A schedule for how the process will proceed in the broker liability case before the Supreme Court has begun to take shape.
The court Thursday agreed to a request from the attorney for original plaintiff Shawn Montgomery, referred to before the court as the petitioner as it was Montgomery that sought and was granted Supreme Court review, to set a December 1 deadline for Montgomery’s brief to be filed.
The request came from attorney Paul Clement of Clement & Murphy representing Montgomery.. The role of Clement on the case shows its significance, as he presumably does not come cheap; he was the Solicitor General for three years under George W. Bush, arguing cases before the Supreme Court for the administration.
High-profile lawyer
Clement & Murphy has been described as a “boutique” law firm with a specialty in arguing before the high court. It was established in 2022 after Clement left the firm of Lane & Kirkland in a high-profile departure.

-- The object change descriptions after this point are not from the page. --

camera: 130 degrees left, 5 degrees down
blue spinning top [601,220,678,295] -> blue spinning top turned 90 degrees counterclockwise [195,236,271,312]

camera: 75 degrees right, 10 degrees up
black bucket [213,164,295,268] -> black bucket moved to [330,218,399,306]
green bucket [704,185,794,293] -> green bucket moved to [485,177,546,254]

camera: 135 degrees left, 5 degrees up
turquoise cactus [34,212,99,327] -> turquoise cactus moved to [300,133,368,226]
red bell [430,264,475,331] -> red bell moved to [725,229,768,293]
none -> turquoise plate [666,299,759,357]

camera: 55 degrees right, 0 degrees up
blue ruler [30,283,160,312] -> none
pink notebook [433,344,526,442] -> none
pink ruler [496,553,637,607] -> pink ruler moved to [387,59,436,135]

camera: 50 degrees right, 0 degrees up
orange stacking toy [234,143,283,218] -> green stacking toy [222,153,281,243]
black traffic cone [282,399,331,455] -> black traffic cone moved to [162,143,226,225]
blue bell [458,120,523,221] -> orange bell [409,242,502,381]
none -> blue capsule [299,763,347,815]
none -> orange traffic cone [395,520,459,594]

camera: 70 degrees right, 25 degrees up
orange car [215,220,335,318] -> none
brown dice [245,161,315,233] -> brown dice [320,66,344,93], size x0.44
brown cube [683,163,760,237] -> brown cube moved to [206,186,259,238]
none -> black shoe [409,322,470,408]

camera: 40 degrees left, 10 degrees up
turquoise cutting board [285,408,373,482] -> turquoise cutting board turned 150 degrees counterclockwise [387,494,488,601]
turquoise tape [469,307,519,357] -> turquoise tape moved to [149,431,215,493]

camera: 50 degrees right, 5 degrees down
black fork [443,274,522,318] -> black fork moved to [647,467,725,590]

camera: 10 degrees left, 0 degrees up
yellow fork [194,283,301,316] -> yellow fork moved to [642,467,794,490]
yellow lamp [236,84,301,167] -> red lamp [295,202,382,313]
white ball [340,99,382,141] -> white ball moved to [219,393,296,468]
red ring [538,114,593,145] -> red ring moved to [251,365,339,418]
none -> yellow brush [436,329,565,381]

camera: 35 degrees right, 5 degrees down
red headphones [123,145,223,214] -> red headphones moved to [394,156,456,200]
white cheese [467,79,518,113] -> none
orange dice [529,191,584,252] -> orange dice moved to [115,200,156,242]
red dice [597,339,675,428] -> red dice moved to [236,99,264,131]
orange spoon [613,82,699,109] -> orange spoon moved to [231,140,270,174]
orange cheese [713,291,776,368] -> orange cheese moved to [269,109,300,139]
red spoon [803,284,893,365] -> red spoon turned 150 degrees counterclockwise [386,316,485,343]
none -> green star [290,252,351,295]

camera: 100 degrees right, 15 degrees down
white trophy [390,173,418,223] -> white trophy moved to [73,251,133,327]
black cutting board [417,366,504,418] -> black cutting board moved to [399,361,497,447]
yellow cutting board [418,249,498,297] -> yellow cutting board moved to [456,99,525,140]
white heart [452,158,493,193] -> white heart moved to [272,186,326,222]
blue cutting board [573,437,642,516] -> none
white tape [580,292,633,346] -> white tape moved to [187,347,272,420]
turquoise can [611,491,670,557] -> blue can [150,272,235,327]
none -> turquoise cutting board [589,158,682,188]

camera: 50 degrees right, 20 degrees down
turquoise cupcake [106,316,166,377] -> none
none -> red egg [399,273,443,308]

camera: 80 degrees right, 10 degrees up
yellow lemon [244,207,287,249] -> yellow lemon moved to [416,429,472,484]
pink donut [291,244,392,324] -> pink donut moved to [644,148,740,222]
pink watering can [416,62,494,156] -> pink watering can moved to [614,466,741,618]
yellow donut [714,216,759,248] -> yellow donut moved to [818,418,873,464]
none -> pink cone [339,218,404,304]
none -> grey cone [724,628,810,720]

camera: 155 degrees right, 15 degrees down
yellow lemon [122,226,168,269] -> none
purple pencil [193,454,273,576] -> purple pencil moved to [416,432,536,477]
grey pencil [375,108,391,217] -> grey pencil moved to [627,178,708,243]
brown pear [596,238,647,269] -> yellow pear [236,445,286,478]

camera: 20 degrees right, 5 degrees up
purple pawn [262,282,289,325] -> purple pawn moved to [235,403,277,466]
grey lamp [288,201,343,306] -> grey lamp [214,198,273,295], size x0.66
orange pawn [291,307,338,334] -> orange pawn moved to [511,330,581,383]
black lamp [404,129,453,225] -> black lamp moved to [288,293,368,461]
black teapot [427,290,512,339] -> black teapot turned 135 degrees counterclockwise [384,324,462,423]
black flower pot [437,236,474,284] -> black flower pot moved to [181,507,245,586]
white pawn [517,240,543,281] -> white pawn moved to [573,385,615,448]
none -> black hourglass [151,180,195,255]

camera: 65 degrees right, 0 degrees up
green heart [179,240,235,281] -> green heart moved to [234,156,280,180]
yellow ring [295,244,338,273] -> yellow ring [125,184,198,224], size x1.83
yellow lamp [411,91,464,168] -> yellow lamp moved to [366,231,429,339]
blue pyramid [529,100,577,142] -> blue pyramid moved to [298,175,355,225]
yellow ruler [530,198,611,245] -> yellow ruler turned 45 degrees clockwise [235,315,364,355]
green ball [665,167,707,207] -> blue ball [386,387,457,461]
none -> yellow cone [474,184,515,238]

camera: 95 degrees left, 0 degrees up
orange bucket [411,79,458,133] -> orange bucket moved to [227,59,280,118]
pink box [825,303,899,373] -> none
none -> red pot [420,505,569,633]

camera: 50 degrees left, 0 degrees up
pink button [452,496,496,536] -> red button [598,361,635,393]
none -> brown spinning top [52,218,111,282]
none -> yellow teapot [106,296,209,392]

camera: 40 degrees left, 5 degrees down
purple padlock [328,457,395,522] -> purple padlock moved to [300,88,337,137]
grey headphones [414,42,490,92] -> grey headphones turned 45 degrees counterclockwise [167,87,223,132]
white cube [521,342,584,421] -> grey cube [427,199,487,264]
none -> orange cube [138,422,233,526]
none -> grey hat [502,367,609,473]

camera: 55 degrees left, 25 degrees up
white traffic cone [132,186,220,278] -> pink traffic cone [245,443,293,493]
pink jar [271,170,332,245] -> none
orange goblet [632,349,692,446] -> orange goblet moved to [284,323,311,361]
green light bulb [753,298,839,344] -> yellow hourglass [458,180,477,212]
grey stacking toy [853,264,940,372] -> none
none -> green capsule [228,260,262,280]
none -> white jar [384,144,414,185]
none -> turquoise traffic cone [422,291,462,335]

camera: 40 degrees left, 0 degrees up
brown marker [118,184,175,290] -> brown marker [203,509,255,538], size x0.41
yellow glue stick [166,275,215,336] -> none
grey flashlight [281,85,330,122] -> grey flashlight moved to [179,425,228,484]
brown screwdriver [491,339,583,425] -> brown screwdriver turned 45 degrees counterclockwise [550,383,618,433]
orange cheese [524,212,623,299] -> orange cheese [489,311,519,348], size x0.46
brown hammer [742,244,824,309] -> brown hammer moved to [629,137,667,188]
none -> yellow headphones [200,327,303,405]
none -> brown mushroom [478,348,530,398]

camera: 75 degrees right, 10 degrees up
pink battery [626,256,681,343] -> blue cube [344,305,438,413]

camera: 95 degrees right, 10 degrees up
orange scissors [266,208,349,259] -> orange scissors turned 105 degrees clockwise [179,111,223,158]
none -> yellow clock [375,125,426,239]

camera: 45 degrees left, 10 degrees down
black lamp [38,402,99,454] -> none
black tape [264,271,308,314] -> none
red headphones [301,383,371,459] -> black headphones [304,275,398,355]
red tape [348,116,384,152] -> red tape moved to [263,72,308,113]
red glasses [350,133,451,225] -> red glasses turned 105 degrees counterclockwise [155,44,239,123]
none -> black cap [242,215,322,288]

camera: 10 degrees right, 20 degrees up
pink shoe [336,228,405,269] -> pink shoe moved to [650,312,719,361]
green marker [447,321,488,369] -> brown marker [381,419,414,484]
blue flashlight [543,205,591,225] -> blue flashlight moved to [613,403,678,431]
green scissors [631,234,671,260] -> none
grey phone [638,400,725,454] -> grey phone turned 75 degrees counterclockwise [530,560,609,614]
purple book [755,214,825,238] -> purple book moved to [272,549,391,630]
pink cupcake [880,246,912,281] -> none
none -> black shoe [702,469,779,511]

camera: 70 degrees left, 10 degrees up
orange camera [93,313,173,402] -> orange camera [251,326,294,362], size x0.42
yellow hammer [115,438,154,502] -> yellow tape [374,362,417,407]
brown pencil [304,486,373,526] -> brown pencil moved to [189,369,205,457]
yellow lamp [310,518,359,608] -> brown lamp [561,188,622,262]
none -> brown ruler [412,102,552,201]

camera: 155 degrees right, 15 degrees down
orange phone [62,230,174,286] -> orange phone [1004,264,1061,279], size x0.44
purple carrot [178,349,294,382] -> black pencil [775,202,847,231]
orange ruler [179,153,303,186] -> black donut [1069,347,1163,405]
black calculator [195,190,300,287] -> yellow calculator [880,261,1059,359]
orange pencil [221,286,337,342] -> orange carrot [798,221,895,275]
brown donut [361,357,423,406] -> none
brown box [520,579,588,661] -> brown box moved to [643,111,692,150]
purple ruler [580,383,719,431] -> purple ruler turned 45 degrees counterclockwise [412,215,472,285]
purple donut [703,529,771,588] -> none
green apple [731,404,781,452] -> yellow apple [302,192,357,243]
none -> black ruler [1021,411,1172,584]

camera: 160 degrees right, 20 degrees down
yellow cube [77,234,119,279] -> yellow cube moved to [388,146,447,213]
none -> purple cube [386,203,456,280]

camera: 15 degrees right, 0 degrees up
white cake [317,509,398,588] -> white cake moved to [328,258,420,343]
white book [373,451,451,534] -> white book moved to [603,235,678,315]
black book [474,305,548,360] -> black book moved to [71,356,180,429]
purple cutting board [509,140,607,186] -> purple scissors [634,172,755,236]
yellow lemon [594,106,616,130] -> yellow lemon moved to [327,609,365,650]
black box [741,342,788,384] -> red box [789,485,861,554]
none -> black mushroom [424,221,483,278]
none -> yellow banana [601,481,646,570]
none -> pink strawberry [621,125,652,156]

The firm recently made news in legal circles by hiring Danielle Sassoon, the former Acting U.S. Attorney for the Southern District of New York. She resigned after being instructed to drop corruption charges against outgoing New York mayor Eric Adams.
The next relevant date in Montgomery vs. Caribe after December 1 is January 14, which is the deadline for the respondents to file.
After that, the deadline for Montgomery to respond to the Caribe brief and presumably friends of the court briefs filed by other parties, such as the Transportation Intermediaries Association, was set for February 13.
Sometime after that, there will be oral arguments in the case.
The role of C.H. Robinson
C.H. Robinson (NASDAQ: CHRW) was removed as a defendant in the case by a lower court so it is no longer listed as a party. But it was the giant 3PL that hired Caribe Transport to move freight, and it was Caribe that was involved in the December 7, 2017 collision in Illinois that seriously injured Montgomery, including a leg amputation.
The removal of C.H. Robinson in November 2023 was ordered under the provisions of the Federal Aviation Administration Authorization Act and its restriction on state action that could impact a transportation “price, route or service.”
But that law also has a safety exception, which allows state action against a transportation provider if it can be found the provider acted in a negligent manner. Precisely what constitutes actionable behavior under the safety exception is very much up for debate, which is why Montgomery is before the Supreme Court. Specifically: does the safety exception include finding liable a broker that hired a carrier involved in a wreck, particularly if the carrier had a poor safety record?
There are conflicting rulings among the circuit courts on that question. The brokerage industry prevailed on that question in Montgomery, Ye vs. GlobalTranz, Gauthier vs. TQL and Aspen vs. Landstar. The first two cases saw their losing plaintiffs request certiorari from the Supreme Court, but those appeals were denied.
The court in 2022 had rejected review in Miller vs. C.H. Robinson. That Ninth Circuit decision was a loss for the 3PL sector while contributing to the split decisions among the circuits on the question of the safety exception.
With conflicting circuit court decisions on the issue piling up, the justices accepted the Montgomery request, setting the stage for a precedent-setting decision that could impact the brokerage sector.
There’s another case sitting before the justices: Cox vs. TQL. That Sixth Circuit case, like Miller vs. Robinson, was a loss for the brokerage industry.
TQL requested certiorari. The court has not granted review, nor has it declined it. The general assumption in the legal sector is that the justices are likely to let that one sit until there’s a resolution coming out of Montgomery vs. Caribe, since the issues in the two cases are essentially the same.